Re: [patch v8 0/7] handle unexpected message from server

From: yukuai (C)
Date: Fri Oct 08 2021 - 03:17:33 EST


On 2021/09/29 20:54, yukuai (C) wrote:
On 2021/09/23 21:33, yukuai (C) wrote:
On 2021/09/16 17:33, Yu Kuai wrote:

Hi, jens

Any interest to apply this series?

friendly ping ...

Hi, Jens

friendly ping again ...

Thanks,
Kuai
This patch set tries to fix that client might oops if nbd server send
unexpected message to client, for example, our syzkaller report a uaf
in nbd_read_stat():

Call trace:
  dump_backtrace+0x0/0x310 arch/arm64/kernel/time.c:78
  show_stack+0x28/0x38 arch/arm64/kernel/traps.c:158
  __dump_stack lib/dump_stack.c:77 [inline]
  dump_stack+0x144/0x1b4 lib/dump_stack.c:118
  print_address_description+0x68/0x2d0 mm/kasan/report.c:253
  kasan_report_error mm/kasan/report.c:351 [inline]
  kasan_report+0x134/0x2f0 mm/kasan/report.c:409
  check_memory_region_inline mm/kasan/kasan.c:260 [inline]
  __asan_load4+0x88/0xb0 mm/kasan/kasan.c:699
  __read_once_size include/linux/compiler.h:193 [inline]
  blk_mq_rq_state block/blk-mq.h:106 [inline]
  blk_mq_request_started+0x24/0x40 block/blk-mq.c:644
  nbd_read_stat drivers/block/nbd.c:670 [inline]
  recv_work+0x1bc/0x890 drivers/block/nbd.c:749
  process_one_work+0x3ec/0x9e0 kernel/workqueue.c:2147
  worker_thread+0x80/0x9d0 kernel/workqueue.c:2302
  kthread+0x1d8/0x1e0 kernel/kthread.c:255
  ret_from_fork+0x10/0x18 arch/arm64/kernel/entry.S:1174

1) At first, a normal io is submitted and completed with scheduler:

internel_tag = blk_mq_get_tag -> get tag from sched_tags
  blk_mq_rq_ctx_init
   sched_tags->rq[internel_tag] = sched_tag->static_rq[internel_tag]
...
blk_mq_get_driver_tag
  __blk_mq_get_driver_tag -> get tag from tags
  tags->rq[tag] = sched_tag->static_rq[internel_tag]

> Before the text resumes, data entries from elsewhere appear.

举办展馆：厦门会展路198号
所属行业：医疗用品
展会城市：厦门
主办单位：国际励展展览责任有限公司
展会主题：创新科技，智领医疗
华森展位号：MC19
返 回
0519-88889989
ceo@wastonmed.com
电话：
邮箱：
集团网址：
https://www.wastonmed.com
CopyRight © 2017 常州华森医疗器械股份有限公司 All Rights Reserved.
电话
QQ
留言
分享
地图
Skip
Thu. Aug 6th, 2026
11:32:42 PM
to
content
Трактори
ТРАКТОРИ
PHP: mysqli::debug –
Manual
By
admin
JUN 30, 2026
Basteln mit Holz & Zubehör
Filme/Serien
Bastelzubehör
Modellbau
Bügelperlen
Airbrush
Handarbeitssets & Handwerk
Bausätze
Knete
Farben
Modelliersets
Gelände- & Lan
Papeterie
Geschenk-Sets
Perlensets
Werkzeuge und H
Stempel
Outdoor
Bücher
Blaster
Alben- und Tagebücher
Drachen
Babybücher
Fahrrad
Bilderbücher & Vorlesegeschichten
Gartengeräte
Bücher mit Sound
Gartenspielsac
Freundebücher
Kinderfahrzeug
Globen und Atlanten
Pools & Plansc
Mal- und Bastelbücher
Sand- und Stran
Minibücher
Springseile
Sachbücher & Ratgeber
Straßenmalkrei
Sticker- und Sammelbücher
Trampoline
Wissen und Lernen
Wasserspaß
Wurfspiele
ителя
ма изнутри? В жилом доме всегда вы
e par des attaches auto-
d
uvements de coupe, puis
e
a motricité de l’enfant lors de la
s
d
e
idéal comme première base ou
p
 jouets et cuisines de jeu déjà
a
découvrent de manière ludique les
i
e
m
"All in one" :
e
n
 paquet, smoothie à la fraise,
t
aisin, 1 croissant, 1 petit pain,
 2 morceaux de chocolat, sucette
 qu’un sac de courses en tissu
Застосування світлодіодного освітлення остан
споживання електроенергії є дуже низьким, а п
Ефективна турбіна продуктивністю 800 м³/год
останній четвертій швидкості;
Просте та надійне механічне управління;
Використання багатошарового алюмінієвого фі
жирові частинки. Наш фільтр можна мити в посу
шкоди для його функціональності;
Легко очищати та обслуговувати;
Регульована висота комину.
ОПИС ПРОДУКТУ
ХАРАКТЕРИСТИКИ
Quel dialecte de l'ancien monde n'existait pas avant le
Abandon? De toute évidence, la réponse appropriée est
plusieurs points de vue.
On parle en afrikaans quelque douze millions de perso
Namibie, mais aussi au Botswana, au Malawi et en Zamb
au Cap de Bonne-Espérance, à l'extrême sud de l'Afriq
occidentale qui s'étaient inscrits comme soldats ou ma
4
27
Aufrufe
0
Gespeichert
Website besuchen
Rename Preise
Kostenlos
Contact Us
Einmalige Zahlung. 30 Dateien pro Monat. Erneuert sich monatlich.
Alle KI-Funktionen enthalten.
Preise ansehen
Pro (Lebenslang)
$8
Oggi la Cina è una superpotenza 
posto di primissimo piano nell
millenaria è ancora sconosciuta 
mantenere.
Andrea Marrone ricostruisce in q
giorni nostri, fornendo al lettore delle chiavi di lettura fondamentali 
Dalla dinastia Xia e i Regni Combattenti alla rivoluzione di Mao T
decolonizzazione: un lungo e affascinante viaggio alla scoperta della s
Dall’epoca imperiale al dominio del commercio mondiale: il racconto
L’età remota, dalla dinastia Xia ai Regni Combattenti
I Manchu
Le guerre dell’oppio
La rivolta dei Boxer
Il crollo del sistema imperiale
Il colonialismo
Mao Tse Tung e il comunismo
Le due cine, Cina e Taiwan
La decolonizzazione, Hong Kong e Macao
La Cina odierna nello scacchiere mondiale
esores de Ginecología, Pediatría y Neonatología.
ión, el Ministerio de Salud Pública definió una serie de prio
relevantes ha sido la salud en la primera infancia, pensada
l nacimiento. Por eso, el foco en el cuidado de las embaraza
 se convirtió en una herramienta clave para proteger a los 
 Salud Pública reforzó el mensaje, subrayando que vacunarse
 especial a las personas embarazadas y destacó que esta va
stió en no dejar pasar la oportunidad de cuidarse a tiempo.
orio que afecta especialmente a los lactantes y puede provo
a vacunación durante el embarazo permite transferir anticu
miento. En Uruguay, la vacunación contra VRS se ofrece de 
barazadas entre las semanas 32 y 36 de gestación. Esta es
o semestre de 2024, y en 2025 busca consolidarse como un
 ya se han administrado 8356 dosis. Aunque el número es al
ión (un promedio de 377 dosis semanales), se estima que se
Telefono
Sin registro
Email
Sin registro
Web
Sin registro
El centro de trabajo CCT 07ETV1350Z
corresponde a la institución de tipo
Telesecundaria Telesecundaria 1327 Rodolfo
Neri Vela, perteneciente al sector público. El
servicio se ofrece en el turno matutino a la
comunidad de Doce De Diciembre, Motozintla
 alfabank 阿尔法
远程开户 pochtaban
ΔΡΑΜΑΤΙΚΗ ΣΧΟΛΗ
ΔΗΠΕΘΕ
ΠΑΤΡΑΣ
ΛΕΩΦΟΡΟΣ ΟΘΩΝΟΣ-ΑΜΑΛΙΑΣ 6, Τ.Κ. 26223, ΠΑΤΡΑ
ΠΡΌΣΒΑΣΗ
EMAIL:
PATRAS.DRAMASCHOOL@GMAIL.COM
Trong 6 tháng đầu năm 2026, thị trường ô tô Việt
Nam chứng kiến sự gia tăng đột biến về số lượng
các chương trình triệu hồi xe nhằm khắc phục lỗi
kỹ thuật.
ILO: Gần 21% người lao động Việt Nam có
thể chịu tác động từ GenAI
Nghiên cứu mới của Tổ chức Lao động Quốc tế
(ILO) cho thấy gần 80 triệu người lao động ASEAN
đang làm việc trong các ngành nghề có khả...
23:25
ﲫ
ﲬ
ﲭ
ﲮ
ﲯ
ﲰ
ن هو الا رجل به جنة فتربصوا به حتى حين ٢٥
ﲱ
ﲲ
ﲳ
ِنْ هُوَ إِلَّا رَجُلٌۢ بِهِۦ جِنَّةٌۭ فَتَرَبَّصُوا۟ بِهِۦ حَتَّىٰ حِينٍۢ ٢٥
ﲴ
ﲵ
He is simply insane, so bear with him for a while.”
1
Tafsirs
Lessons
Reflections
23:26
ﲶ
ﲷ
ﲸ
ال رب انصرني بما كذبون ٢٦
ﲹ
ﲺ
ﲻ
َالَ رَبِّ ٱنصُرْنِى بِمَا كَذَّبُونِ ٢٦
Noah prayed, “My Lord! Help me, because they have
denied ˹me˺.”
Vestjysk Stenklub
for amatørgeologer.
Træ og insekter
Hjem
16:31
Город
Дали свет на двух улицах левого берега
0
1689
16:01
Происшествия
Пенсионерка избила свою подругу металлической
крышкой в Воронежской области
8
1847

So, both tags->rq[tag] and sched_tags->rq[internel_tag] are pointing
to the request: sched_tags->static_rq[internal_tag]. Even if the
io is finished.

2) nbd server send a reply with random tag directly:

recv_work
  nbd_read_stat
   blk_mq_tag_to_rq(tags, tag)
    rq = tags->rq[tag]

3) if the sched_tags->static_rq is freed:

blk_mq_sched_free_requests
  blk_mq_free_rqs(q->tag_set, hctx->sched_tags, i)
   -> step 2) access rq before clearing rq mapping
   blk_mq_clear_rq_mapping(set, tags, hctx_idx);
   __free_pages() -> rq is freed here

4) Then, nbd continue to use the freed request in nbd_read_stat()

Changes in v8:
  - add patch 5 to this series.
  - modify some words.
Changes in v7:
  - instead of exposing blk_queue_exit(), using percpu_ref_put()
  directly.
  - drop the ref right after nbd_handle_reply().
Changes in v6:
  - don't set cmd->status to error if request is completed before
  nbd_clear_req().
  - get 'q_usage_counter' to prevent accessing freed request through
  blk_mq_tag_to_rq(), instead of using blk_mq_find_and_get_req().
Changes in v5:
  - move patch 1 & 2 in v4 (patch 4 & 5 in v5) behind
  - add some comment in patch 5
Changes in v4:
  - change the name of the patchset, since uaf is not the only problem
  if server send unexpected reply message.
  - instead of adding new interface, use blk_mq_find_and_get_req().
  - add patch 5 to this series
Changes in v3:
  - v2 can't fix the problem thoroughly, add patch 3-4 to this series.
  - modify descriptions.
  - patch 5 is just a cleanup
Changes in v2:
  - as Bart suggested, add a new helper function for drivers to get
  request by tag.

Yu Kuai (7):
   nbd: don't handle response without a corresponding request message
   nbd: make sure request completion won't concurrent
   nbd: check sock index in nbd_read_stat()
   nbd: don't start request if nbd_queue_rq() failed
   nbd: clean up return value checking of sock_xmit()
   nbd: partition nbd_read_stat() into nbd_read_reply() and
     nbd_handle_reply()
   nbd: fix uaf in nbd_handle_reply()

  drivers/block/nbd.c | 135 +++++++++++++++++++++++++++++++-------------
  1 file changed, 96 insertions(+), 39 deletions(-)